Prosegui il profilo biografico di Vandana Shiva a partire dalla frase successiva all'ultima riportata.

_TESTO_:
- - -

Vandana
Shiva
(1952)

Fisica quantistica ed economista, dirige il Centro per la Scienza,
Tecnologia e Politica delle Risorse Naturali di Dehra Dun in India.
É considerata la teorica più nota di una nuova scienza:
l'ecologia sociale
Vandana
Shiva è nata a Dehra Dun, nell'India del nord da una famiglia
progressista. Ha studiato nelle università inglesi ed americane
laureandosi in fisica. Tornata a casa dopo aver terminato gli studi,
rimase traumatizzata rivedendo l'Himalaya: aveva lasciato una montagna
verde e ricca d'acqua con gente felice, poi era arrivato il cosiddetto
"aiuto" della Banca Mondiale con il progetto della costruzione
di una grande diga e quella parte dell'Himalaya era diventato un groviglio
di strade e di slum, di miseria, di polvere e smog, con gente impoverita
non solo materialmente. Decise così di abbandonare la fisica
nucleare e di dedicarsi all'ecologia.
Nel 1982
ha fondato nella sua città natale il Centro per la Scienza,
Tecnologia e Politica delle Risorse Naturali, un istituto indipendente
di ricerca che affronta i più significativi problemi dell'ecologia
sociale dei nostri tempi, in stretta collaborazione con le comunità
locali e i movimenti sociali. Vandana Shiva fa parte dell'esteso movimento
di donne che in Asia, Africa e America Latina critica le politiche
di aiuto allo sviluppo attuate dagli organismi internazionali ed indica
nuove vie alla crescita economica rispettose della cultura delle comunità
locali, che rivendicano il valore di modelli di vita diversi dall'economia
di mercato. L'incontro con le donne del movimento "Cipko",
che abbracciano i tronchi che i tagliatori stanno per abbattere nelle
foreste dell'Himalaya, ha permesso a Vandana Shiva di ampliare la
comprensione di nessi tra ecologia e femminismo.

- - -

_RECORD FORNITI_:
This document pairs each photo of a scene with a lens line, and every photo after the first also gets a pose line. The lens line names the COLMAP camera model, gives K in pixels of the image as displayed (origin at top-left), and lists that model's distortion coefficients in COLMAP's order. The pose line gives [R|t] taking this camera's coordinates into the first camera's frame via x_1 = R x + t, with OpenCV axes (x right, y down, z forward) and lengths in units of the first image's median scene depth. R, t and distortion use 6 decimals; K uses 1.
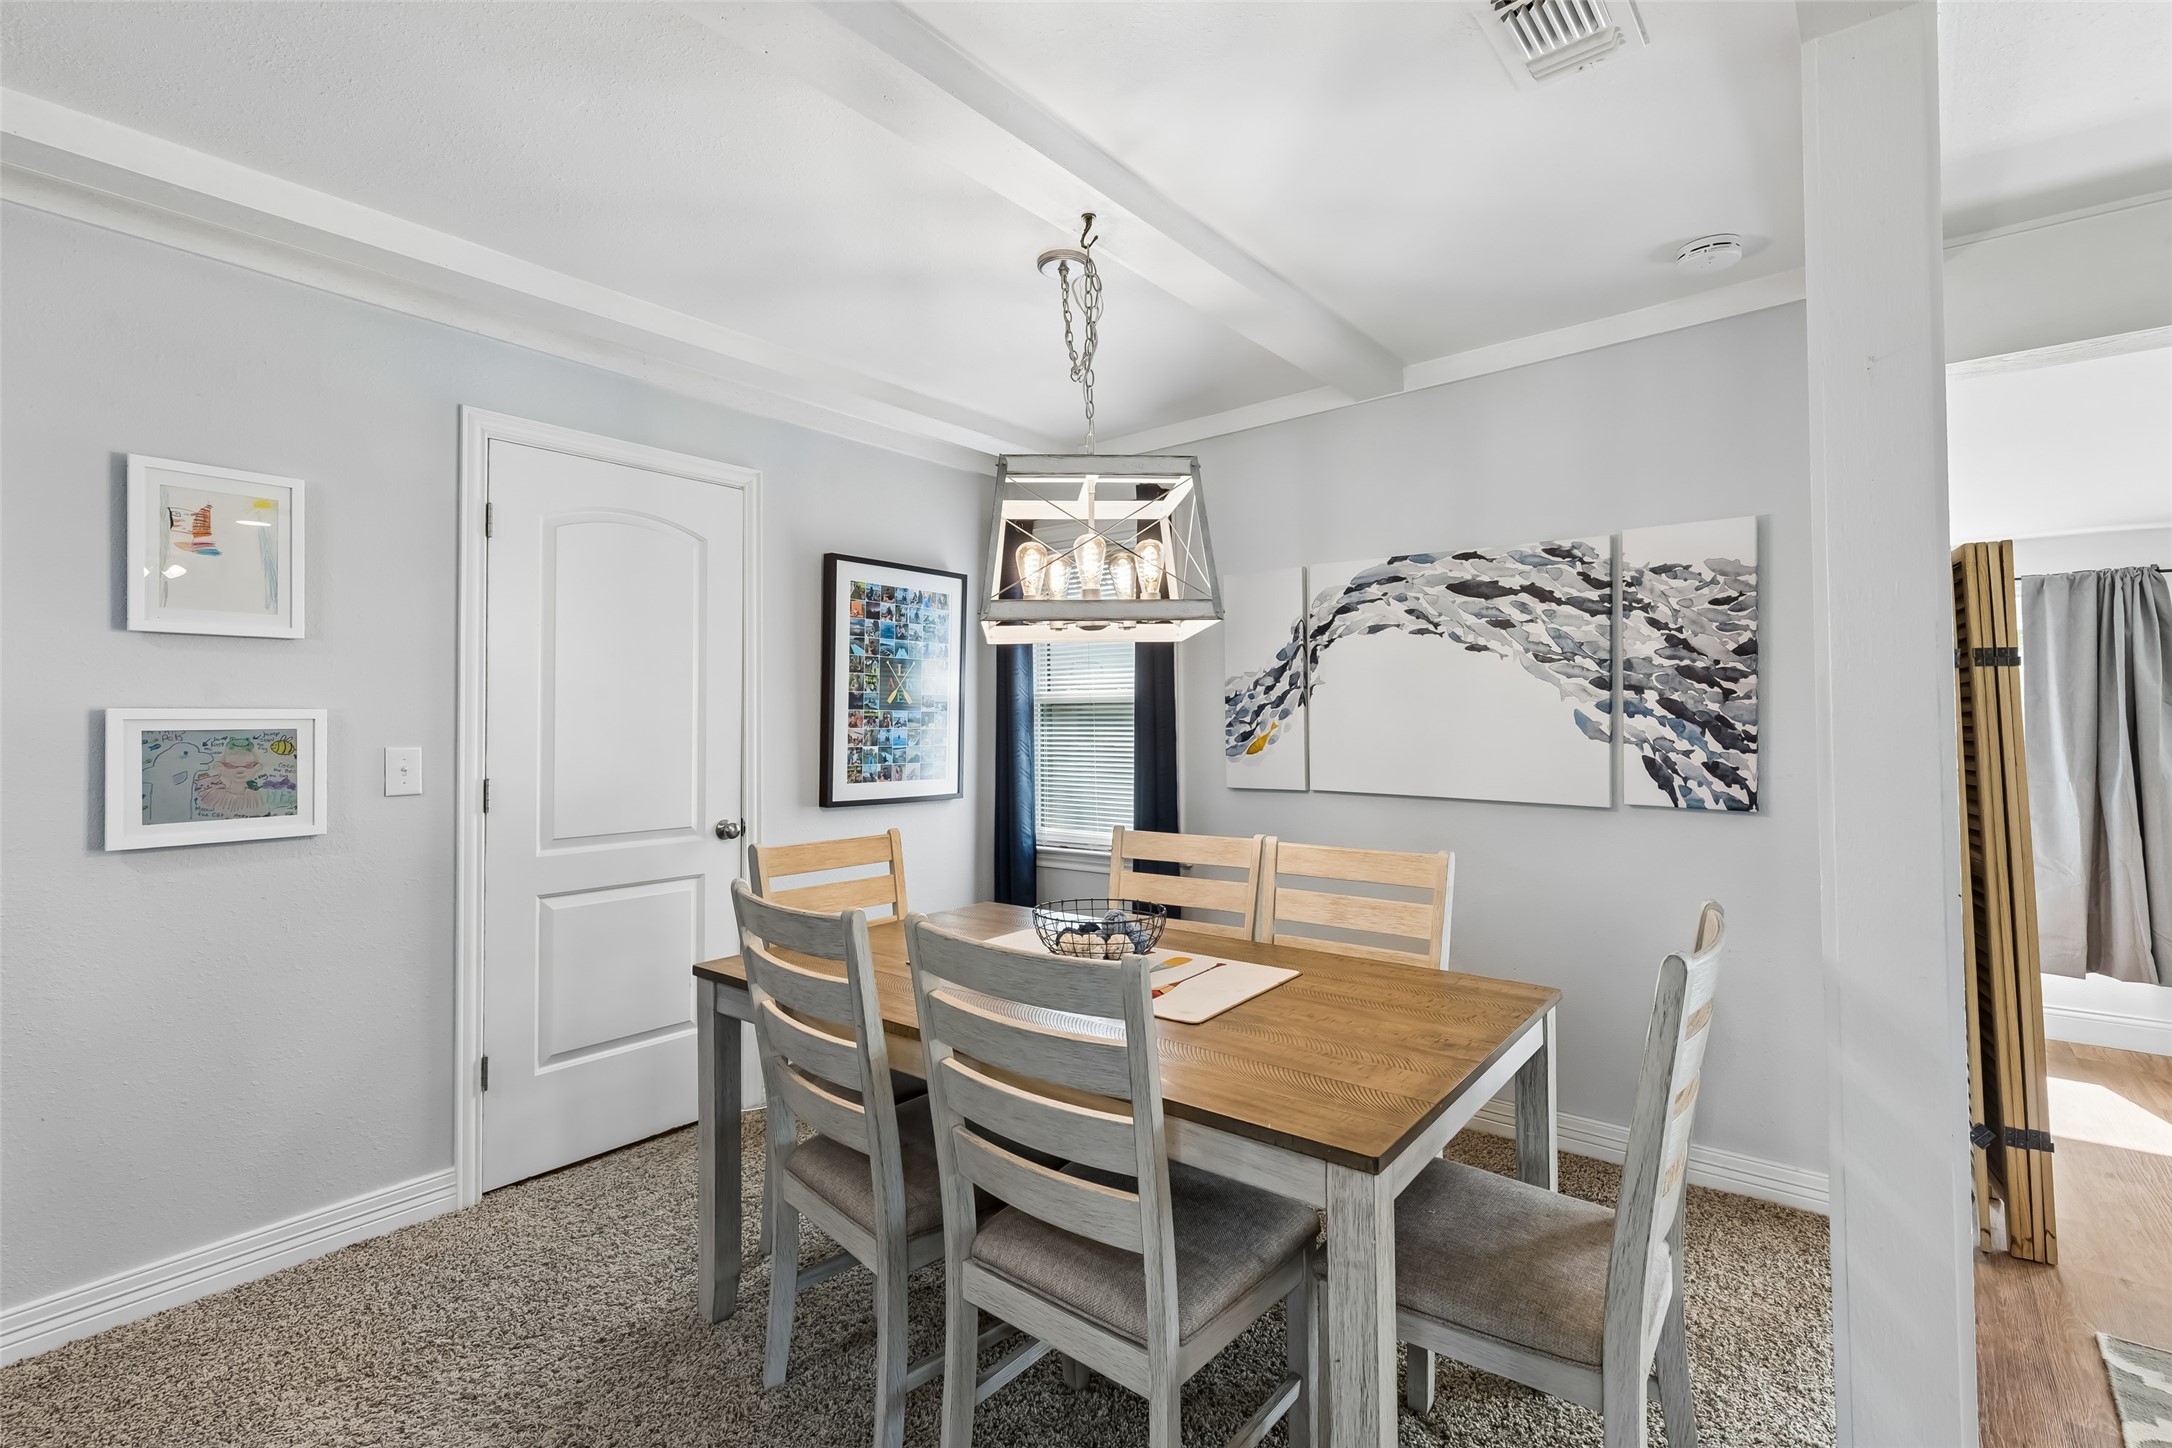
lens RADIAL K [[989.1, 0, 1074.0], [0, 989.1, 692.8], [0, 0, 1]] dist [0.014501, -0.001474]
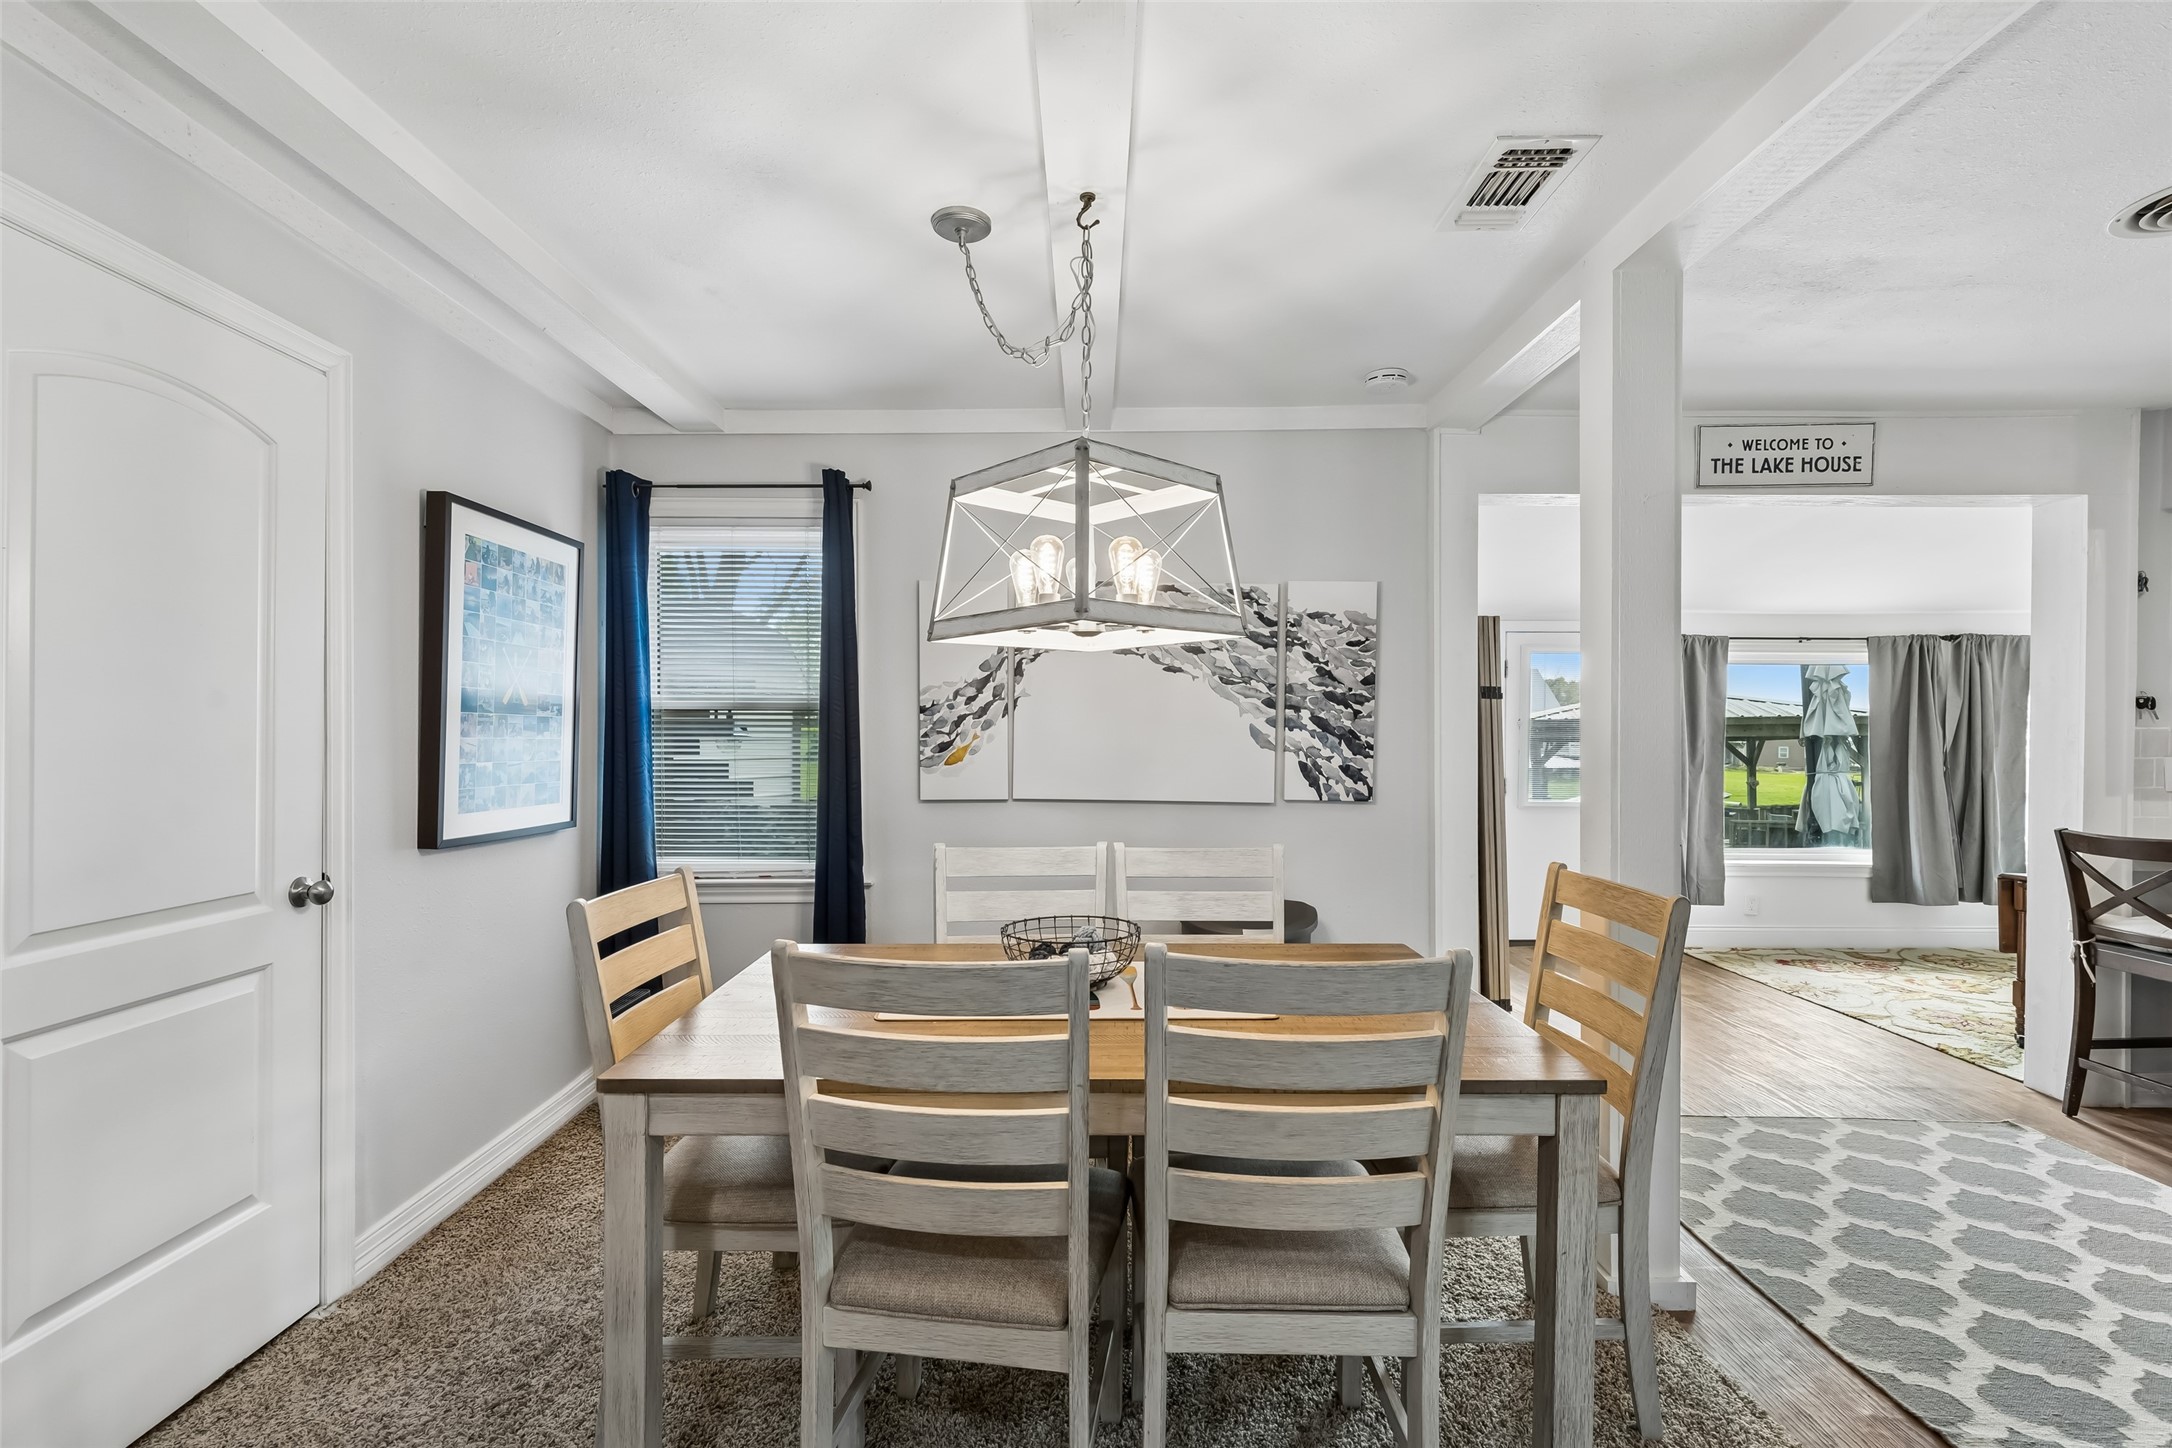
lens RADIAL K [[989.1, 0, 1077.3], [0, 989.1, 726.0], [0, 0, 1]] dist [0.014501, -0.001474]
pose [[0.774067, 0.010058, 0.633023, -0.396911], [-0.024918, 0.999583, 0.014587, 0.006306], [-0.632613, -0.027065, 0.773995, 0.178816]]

- - -

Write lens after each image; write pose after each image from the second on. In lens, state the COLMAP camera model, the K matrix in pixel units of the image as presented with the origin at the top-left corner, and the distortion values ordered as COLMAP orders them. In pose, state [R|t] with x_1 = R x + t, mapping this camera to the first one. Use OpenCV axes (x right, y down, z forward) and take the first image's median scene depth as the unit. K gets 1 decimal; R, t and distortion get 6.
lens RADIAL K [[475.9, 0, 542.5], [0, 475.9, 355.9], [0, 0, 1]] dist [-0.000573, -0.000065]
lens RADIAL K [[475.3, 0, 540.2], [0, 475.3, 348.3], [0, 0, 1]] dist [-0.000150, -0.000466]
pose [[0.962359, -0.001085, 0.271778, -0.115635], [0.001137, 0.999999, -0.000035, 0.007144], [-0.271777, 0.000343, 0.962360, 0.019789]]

- - -

_RISPOSTA_:
Nel
suo libro Staying Alive: Women, Ecology and Survival, pubblicato in
Italia nel 1990 col titolo Sopravvivere allo sviluppo, la scienziata
denuncia le conseguenze disastrose che il cosiddetto "sviluppo"
ha portato nel Terzo Mondo. Lo sviluppo, o piuttosto il "malsviluppo",
come lo definisce la scienziata, anziché rispondere a bisogni
essenziali minaccia la stessa sopravvivenza del pianeta e di chi vi
abita. Le conseguenze dello "sviluppo" sono la massiccia
distruzione ambientale, un enorme indebitamento che spinge i paesi
a fare programmi di aggiustamento strutturale basati sulla scelta
di spendere meno in salute pubblica, scolarizzazione e sussistenza
rendendo la gente più povera.
Si
verifica così la distruzione di culture e di altri modi di
vivere per far posto a culture competitive il cui grado di civiltà
è dato solo dal mercato. Il danno maggiore prodotto dalla civiltà
industriale, secondo Vandana, è stata l'equazione donna-natura
e la definizione di entrambe come passive, inerti, materia prima da
manipolare. A suo avviso invece "le donne sono le depositarie
di un sapere originario, derivato da secoli di familiarità
con la terra, un sapere che la scienza moderna baconiana e maschilista
ha condannato a morte". Per il patriarcato occidentale la cultura
è altro dalla natura, dalla donna e così gli uomini
hanno creato uno sviluppo "privo del principio femminile, conservativo,
ecologico" e fondato "sullo sfruttamento delle donne e della
natura".
Nel
1991 Vandana Shiva ha fondato Navdanya, un movimento per proteggere
la diversità e l'integrità delle risorse viventi, specialmente
dei semi autoctoni (native seeds) in via di estinzione a causa della
diffusione delle coltivazioni industriali. Nella visione di Vandana
Shiva, la riproduzione femminile e la riproduzione agricola sono due
processi vitali che hanno la stessa capacità di sottrarsi e
di resistere alla mercificazione. La possibilità delle donne
di concepire e la possibilità dei semi di autogenerarsi sono
entrambi processi naturali gratuiti, dove la legge del mercato è
stata costretta a fermarsi. Ma come le donne sono state lentamente
espropriate, attraverso la scienza maschile occidentale del loro corpo
e del sapere sul loro corpo, così i contadini vengono espropriati
del sapere sui loro semi.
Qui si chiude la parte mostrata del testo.